BACKGROUND: Metaphyseal and diaphyseal forearm fractures make up 20% of paediatric forearm fractures. These fractures can be managed both conservatively and surgically with interventions occasionally resulting in complications including limited range of motion. Instability of the distal radioulnar joint (DRUJ) is a complication most often associated with fractures of the distal radius and ulna. This results clinically in an associated loss of pronation and supination, pain and crepitus. There is sparce evidence associating diaphyseal and metaphyseal fractures with DRUJ instability. Our aim was to assess whether DRUJ instability is an observed complication following diaphyseal or metaphyseal forearm fractures following initial intervention in the paediatric population.
METHOD: In alignment with the PRISMA guidelines we conducted a systematic review using EMBASE and PubMed databases and adding relevant reference papers.
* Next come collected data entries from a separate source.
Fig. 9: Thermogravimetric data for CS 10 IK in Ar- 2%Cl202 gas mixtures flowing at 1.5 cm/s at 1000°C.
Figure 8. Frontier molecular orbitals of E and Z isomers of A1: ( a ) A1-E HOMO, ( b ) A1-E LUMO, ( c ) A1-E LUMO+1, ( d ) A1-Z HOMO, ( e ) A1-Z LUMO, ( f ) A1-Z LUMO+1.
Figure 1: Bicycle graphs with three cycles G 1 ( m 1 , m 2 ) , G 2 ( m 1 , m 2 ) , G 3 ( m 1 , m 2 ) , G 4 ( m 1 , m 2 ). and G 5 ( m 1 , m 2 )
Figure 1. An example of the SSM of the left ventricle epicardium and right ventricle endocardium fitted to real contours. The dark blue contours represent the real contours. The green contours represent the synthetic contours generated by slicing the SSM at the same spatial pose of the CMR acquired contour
Studies which reported on clinical correlates of DRUJ instability in the context of metaphyseal or diaphyseal forearm fractures in children <18 years of age at time of fracture were included.
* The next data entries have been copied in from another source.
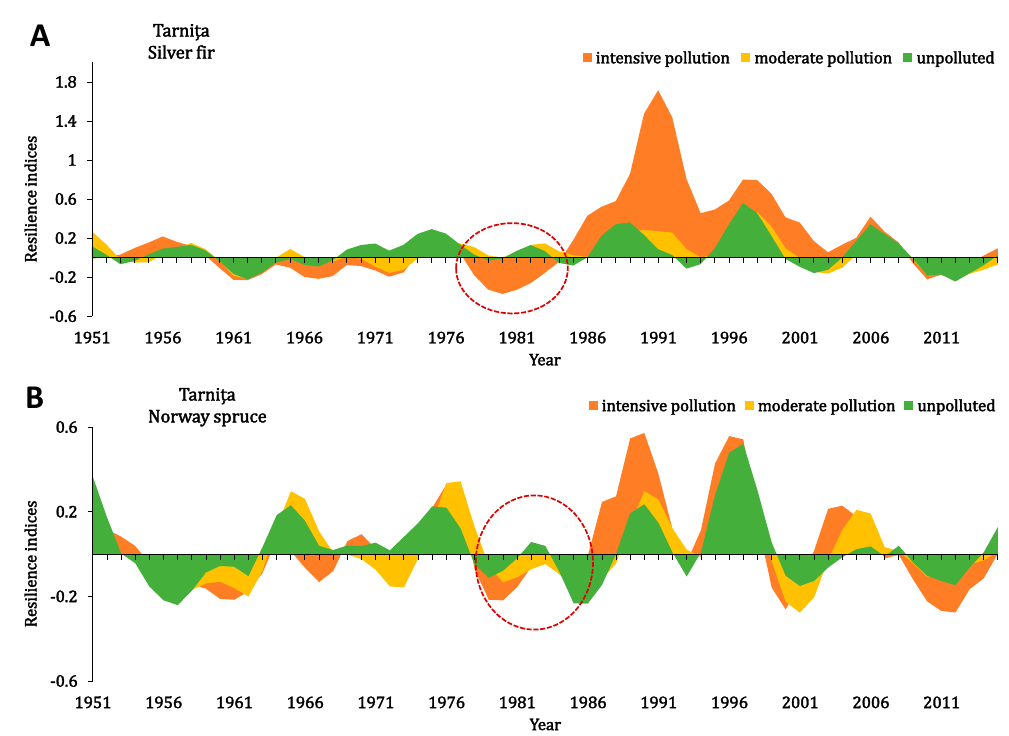
Figure 4. Average resilience indices for each of the 3 categories of silver fir ( A ) and Norway spruce ( B ) stands in the Tarni ț a Forests 2021 , 12 , x FOR PEER REVIEW area (the dotted circle represents the time interval in which the trees were most affected by the influence of pollution). The quantification of growth losses for silver fir reflects reductions of up to almost 20% (in 1984 and 1989) in heavily polluted areas (Figure 5A). The growth losses of trees located in moderately polluted areas were not as significant (up to 5%–7% relative to nor ‐ mal). The average losses throughout the highlighted period for heavily polluted silver fir were approximately 14%. Compared to the silver fir tree, the Norway spruce suffered much smaller diameter growth losses (Figure 5B). The average loss of diameter growth of the intensively polluted Norway spruce during the entire period of pollution exposure was 5%, and the loss was only 2% for the moderately polluted.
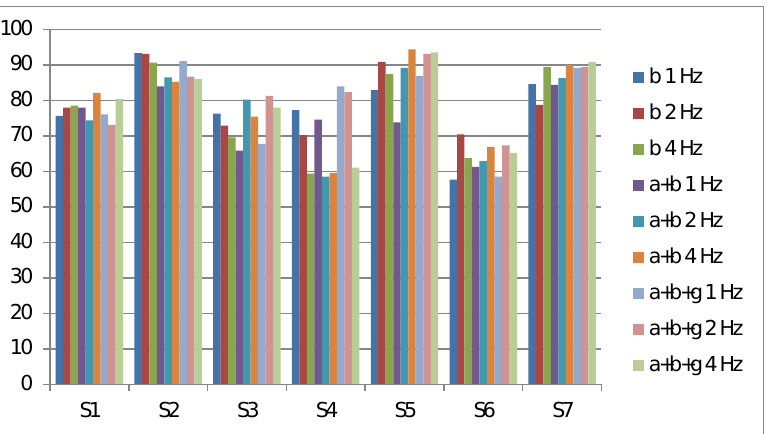
Figure 4. Accuracy comparison for each subject with different types of features. In the legends, a means α , b means β , and g means γ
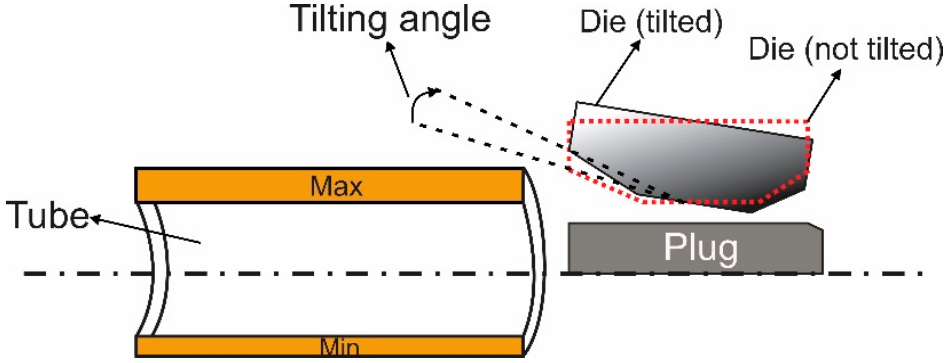
Figure 2. Tilting of the die for a positive (+) setup. Reprinted from ref. [21]. The as-received Cu tube (named ST0) was drawn to the final dimension in two steps (ST1 and ST2). The drawing process was performed by tilting the die ± 5 ◦ as shown in Figure 2. The tube drawn with +5 ◦ was named “4ST” and the one with − 5 ◦ was named “5ST”. The numbers “0”, “1” and “2” indicate “as-received”, “1st pass” and “2nd pass”, respectively. The plug diameter and diameters and the wall thickness of the tubes before and after drawing are shown in Table 2. Two sets were chosen: In the positive case (+),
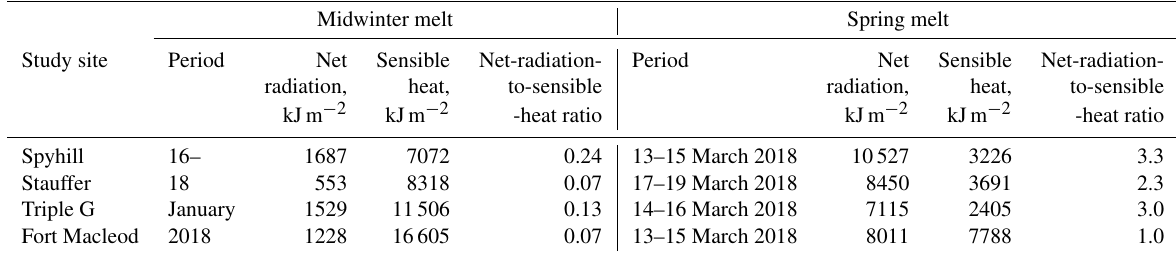
Figure 6. Daily sensible and latent heat fluxes in winter 2015–2016 (a, b) and in winter 2016–2017 (c, d) . Positive values indicate fluxes towards the surface. Arrows indicate midwinter snowmelt events at one or more study sites. Shaded areas in (c, d) indicate events shown in Fig. 7. Table 4. Sum of positive net radiation and sensible heat inputs during midwinter and spring melt events. Periods start and end at noon on shown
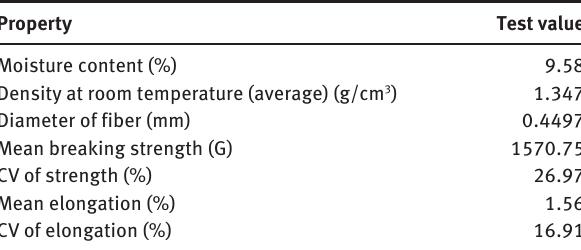
Table 2 Properties of jute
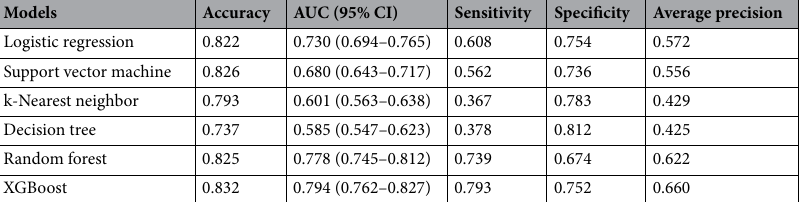
Table 2. Performance comparison of the machine learning models in the validation set. AUC Area under curve, CI Confidence interval, XGBoost Extreme gradient boosting.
RESULTS: 14 papers reported cases which fit the inclusion criteria. In these 14 papers, 49 cases were assessed. Of these 49 cases, most reported DRUJ instability following both bone diaphyseal fractures. The most observed clinical correlate was limited supination and pronation and was often seen concurrently with malunion. 2 cases also demonstrated a volar subluxation of the ulnar head in supination. The same clinical correlates were observed irrespective of the initial treatment and onset of instability ranged from 6 weeks to 8 years. Symptomatic instability was treated by osteotomy resulting commonly in full functional recovery.
CONCLUSION/DISCUSSION: DRUJ instability can be observed following metaphyseal and diaphyseal fractures however there is a clear lack of research limiting the ability to assess the relationships between initial intervention, DRUJ instability and malunion morphologies.